BEGIN Source information
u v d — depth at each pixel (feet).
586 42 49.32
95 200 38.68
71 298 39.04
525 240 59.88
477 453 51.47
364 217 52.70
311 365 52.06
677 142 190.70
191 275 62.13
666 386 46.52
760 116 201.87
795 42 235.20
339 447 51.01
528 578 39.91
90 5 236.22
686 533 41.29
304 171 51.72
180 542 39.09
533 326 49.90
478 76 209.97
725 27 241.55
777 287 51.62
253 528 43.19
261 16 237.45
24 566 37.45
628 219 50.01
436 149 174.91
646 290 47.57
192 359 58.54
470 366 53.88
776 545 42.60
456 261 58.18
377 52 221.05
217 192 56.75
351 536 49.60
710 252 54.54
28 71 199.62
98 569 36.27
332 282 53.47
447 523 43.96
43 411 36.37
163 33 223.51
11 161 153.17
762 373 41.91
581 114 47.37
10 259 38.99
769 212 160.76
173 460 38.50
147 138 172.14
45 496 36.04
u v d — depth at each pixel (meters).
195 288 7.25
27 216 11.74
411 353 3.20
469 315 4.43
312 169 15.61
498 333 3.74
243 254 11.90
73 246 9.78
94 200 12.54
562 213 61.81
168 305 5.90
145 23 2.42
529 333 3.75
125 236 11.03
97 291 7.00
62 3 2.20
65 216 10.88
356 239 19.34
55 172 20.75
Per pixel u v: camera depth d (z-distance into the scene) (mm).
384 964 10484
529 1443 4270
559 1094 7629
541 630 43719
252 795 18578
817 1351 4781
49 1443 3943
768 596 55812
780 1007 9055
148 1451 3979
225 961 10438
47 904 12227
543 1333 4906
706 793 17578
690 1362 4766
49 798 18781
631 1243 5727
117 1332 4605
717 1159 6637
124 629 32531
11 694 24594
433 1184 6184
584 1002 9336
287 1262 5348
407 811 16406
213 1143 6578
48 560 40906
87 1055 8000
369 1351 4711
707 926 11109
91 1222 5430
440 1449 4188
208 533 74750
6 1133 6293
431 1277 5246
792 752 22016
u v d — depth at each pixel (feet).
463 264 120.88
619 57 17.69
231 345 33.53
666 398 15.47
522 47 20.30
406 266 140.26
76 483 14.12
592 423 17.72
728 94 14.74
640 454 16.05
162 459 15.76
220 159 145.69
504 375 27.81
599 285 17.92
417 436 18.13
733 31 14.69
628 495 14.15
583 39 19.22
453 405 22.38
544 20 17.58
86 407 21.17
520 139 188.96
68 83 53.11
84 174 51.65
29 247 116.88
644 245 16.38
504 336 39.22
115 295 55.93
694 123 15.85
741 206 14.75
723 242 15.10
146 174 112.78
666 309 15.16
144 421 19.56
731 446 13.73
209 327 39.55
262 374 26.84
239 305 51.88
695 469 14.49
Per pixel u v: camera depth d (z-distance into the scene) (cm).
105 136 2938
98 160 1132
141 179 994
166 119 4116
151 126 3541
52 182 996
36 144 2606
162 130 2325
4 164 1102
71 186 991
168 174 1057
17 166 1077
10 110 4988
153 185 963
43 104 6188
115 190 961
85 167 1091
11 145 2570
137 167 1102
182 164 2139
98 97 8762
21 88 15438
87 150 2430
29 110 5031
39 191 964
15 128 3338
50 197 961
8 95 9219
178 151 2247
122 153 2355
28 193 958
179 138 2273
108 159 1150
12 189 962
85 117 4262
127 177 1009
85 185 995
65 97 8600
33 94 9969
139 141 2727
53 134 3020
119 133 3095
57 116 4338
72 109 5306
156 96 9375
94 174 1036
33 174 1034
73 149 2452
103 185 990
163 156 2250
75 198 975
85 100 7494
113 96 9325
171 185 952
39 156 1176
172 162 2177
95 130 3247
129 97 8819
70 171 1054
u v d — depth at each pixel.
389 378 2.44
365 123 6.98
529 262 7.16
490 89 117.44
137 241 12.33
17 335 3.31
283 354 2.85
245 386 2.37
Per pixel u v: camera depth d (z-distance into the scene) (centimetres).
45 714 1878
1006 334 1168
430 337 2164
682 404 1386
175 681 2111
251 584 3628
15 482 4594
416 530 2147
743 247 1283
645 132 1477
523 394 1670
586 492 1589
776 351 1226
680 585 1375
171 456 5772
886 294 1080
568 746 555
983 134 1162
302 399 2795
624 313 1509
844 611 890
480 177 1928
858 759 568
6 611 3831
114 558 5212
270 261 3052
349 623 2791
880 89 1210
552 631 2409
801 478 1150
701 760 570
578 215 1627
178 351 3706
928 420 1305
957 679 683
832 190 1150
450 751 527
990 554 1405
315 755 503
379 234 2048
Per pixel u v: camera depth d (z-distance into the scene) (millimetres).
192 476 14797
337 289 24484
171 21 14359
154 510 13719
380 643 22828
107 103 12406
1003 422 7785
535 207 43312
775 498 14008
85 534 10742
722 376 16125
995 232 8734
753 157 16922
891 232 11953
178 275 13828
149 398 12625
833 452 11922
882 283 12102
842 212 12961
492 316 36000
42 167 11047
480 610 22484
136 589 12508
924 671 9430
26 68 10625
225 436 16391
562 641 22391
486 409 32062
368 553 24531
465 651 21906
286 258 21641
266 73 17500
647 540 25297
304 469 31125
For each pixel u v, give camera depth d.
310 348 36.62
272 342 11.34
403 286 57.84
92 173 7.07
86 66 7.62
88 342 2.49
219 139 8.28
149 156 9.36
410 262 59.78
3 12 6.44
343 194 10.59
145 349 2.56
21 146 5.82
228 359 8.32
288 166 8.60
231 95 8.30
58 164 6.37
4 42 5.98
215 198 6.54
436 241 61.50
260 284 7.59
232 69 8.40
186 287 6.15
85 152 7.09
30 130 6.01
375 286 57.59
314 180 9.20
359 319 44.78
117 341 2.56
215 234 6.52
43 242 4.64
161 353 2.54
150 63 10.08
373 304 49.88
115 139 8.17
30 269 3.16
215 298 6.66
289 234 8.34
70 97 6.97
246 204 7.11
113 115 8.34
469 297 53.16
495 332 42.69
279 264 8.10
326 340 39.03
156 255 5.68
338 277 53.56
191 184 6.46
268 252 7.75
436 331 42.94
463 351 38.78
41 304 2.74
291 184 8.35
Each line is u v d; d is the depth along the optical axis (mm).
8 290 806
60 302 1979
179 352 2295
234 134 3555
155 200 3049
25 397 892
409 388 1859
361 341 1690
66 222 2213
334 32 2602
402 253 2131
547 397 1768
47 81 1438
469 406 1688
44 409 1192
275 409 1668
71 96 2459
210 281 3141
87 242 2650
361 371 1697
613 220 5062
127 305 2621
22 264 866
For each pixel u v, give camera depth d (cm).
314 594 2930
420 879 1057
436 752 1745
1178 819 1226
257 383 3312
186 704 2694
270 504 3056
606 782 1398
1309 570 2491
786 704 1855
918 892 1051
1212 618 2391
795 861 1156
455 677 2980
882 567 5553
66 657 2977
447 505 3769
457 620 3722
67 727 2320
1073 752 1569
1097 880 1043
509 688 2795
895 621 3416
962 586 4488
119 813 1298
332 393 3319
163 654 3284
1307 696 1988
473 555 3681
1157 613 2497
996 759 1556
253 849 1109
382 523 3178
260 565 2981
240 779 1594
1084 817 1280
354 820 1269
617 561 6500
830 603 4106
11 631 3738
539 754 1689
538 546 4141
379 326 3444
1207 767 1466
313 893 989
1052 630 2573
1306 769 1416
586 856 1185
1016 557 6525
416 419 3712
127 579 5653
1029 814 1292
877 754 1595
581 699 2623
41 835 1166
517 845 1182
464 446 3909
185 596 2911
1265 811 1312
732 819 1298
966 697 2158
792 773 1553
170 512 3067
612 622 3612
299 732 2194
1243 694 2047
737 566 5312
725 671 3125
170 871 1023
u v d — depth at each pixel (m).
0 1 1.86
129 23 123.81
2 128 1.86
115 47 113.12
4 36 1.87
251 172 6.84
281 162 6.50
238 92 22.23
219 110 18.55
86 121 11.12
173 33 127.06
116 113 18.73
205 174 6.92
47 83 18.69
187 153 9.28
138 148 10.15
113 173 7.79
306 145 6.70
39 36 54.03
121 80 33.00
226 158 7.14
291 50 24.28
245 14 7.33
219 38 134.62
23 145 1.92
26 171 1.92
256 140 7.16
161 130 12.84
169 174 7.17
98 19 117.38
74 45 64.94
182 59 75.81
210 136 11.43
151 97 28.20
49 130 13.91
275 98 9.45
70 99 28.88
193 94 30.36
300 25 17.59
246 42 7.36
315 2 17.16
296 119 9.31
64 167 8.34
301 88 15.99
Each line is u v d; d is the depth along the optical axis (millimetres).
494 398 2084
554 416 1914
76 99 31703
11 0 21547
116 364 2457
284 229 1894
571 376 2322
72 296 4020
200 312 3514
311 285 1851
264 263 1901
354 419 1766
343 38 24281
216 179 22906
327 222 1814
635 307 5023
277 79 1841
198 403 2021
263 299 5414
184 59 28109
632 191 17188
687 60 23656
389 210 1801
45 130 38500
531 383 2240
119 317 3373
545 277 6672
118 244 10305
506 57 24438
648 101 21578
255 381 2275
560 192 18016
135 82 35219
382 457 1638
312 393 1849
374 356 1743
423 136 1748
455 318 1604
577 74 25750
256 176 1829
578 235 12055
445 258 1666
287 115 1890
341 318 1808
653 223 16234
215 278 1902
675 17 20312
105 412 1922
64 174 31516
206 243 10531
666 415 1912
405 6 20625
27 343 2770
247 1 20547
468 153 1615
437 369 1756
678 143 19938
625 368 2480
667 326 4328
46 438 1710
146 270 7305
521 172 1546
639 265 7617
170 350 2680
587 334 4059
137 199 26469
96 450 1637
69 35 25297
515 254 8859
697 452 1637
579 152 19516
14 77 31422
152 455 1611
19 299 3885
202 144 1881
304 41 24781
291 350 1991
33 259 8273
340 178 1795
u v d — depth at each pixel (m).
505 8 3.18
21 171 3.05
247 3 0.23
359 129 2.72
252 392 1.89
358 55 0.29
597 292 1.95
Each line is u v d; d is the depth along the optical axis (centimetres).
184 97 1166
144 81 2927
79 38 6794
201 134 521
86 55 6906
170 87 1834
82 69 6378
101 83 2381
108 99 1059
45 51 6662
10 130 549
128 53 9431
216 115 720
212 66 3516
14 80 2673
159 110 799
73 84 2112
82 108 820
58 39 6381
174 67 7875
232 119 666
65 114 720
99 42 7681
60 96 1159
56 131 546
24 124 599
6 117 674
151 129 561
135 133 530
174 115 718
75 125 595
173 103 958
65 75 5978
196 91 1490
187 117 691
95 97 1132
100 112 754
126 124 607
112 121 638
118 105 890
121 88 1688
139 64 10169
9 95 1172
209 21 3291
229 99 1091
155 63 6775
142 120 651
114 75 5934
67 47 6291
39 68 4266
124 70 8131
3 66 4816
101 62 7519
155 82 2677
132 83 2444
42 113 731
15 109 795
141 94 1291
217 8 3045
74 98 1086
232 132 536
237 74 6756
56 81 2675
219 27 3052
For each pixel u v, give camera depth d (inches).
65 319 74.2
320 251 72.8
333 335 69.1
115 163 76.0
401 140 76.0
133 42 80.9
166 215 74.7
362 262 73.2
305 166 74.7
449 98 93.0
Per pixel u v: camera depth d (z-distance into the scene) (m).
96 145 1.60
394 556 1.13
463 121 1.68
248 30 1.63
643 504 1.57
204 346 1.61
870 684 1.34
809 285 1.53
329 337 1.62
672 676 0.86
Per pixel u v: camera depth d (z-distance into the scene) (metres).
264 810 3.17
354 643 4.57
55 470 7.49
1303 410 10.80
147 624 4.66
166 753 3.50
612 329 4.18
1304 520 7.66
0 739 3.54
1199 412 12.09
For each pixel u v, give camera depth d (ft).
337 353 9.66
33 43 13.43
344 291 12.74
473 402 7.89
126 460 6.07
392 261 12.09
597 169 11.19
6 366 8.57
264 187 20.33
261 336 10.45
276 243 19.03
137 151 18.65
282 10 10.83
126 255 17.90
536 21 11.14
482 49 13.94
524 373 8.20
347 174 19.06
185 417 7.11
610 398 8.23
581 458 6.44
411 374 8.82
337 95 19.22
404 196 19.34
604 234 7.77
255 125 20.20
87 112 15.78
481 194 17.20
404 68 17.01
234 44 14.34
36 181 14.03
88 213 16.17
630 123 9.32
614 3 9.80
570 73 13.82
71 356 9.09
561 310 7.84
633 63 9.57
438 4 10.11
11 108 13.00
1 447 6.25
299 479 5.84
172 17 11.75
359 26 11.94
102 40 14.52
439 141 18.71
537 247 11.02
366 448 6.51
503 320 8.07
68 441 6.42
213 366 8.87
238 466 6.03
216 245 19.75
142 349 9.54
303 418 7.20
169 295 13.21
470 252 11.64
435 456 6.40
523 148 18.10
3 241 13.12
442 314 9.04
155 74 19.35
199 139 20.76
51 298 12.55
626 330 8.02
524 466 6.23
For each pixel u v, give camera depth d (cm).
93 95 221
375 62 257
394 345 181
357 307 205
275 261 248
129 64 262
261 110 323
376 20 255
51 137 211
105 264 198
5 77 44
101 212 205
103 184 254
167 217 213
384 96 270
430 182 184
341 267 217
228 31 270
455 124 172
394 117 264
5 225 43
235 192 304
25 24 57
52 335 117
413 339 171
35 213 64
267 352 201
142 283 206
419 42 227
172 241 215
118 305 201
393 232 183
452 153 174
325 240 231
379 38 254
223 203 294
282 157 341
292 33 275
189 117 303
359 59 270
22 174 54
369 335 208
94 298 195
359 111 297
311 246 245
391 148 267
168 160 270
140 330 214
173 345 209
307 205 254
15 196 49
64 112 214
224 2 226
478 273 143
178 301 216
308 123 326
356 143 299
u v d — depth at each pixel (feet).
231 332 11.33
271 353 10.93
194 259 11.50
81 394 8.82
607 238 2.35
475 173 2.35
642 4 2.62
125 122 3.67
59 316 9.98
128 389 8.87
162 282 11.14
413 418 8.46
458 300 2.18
END Source information
• What is being asked:
The expected output is exactly the lines of the listing above between the line holding "407 811 16406" and the line holding "283 354 2.85", inclusive.

• Result of the task:
407 811 16406
213 1143 6578
48 560 40906
87 1055 8000
369 1351 4711
707 926 11109
91 1222 5430
440 1449 4188
208 533 74750
6 1133 6293
431 1277 5246
792 752 22016
u v d — depth at each pixel (feet).
463 264 120.88
619 57 17.69
231 345 33.53
666 398 15.47
522 47 20.30
406 266 140.26
76 483 14.12
592 423 17.72
728 94 14.74
640 454 16.05
162 459 15.76
220 159 145.69
504 375 27.81
599 285 17.92
417 436 18.13
733 31 14.69
628 495 14.15
583 39 19.22
453 405 22.38
544 20 17.58
86 407 21.17
520 139 188.96
68 83 53.11
84 174 51.65
29 247 116.88
644 245 16.38
504 336 39.22
115 295 55.93
694 123 15.85
741 206 14.75
723 242 15.10
146 174 112.78
666 309 15.16
144 421 19.56
731 446 13.73
209 327 39.55
262 374 26.84
239 305 51.88
695 469 14.49
Per pixel u v: camera depth d (z-distance into the scene) (cm).
105 136 2938
98 160 1132
141 179 994
166 119 4116
151 126 3541
52 182 996
36 144 2606
162 130 2325
4 164 1102
71 186 991
168 174 1057
17 166 1077
10 110 4988
153 185 963
43 104 6188
115 190 961
85 167 1091
11 145 2570
137 167 1102
182 164 2139
98 97 8762
21 88 15438
87 150 2430
29 110 5031
39 191 964
15 128 3338
50 197 961
8 95 9219
178 151 2247
122 153 2355
28 193 958
179 138 2273
108 159 1150
12 189 962
85 117 4262
127 177 1009
85 185 995
65 97 8600
33 94 9969
139 141 2727
53 134 3020
119 133 3095
57 116 4338
72 109 5306
156 96 9375
94 174 1036
33 174 1034
73 149 2452
103 185 990
163 156 2250
75 198 975
85 100 7494
113 96 9325
171 185 952
39 156 1176
172 162 2177
95 130 3247
129 97 8819
70 171 1054
u v d — depth at each pixel.
389 378 2.44
365 123 6.98
529 262 7.16
490 89 117.44
137 241 12.33
17 335 3.31
283 354 2.85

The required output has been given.